There were 146 households, out of which 35.6% had children under the age of 18 living with them, 63.0% were married couples living together, 3.4% had a female householder with no husband present, and 30.1% were non-families. 28.1% of all households were made up of individuals, and 17.1% had someone living alone who was 65 years of age or older. The average household size was 2.63 and the average family size was 3.23.

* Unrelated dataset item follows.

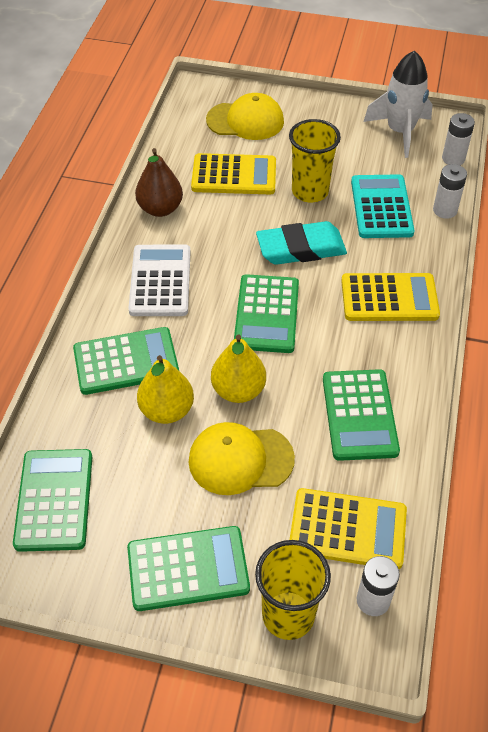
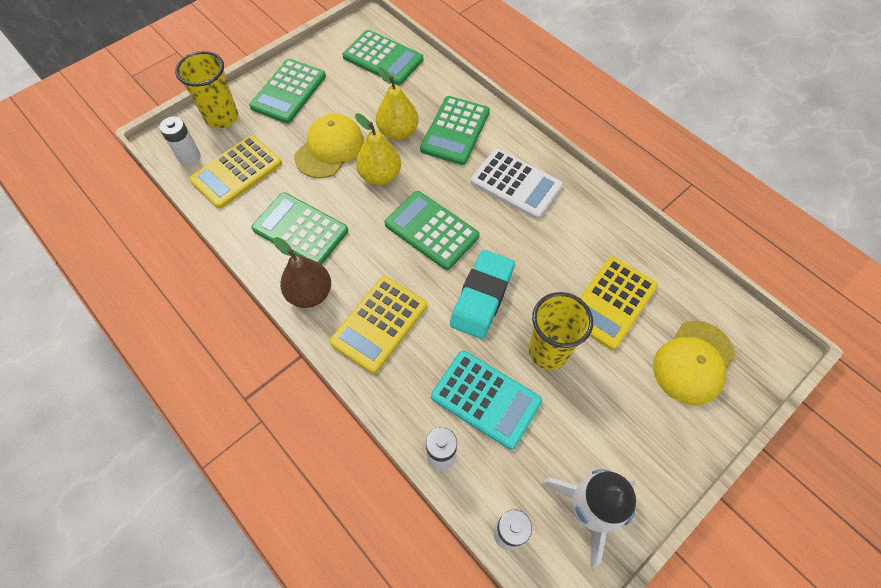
camera: 125 degrees right, 10 degrees up
(160, 209) = (600, 224): brown pear -> brown pear (310, 293)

In the town, the population was spread out, with 28.4% under the age of 18, 6.5% from 18 to 24, 26.6% from 25 to 44, 24.7% from 45 to 64, and 13.8% who were 65 years of age or older. The median age was 37 years. For every 100 females, there were 107.6 males. For every 100 females age 18 and over, there were 108.3 males.

The median income for a household in the town was $21,875, and the median income for a family was $30,000. Males had a median income of $29,286 versus $23,125 for females. The per capita income for the town was $20,583. About 26.3% of families and 29.2% of the population were below the poverty line, including 34.6% of those under age 18 and 16.2% of those age 65 or over.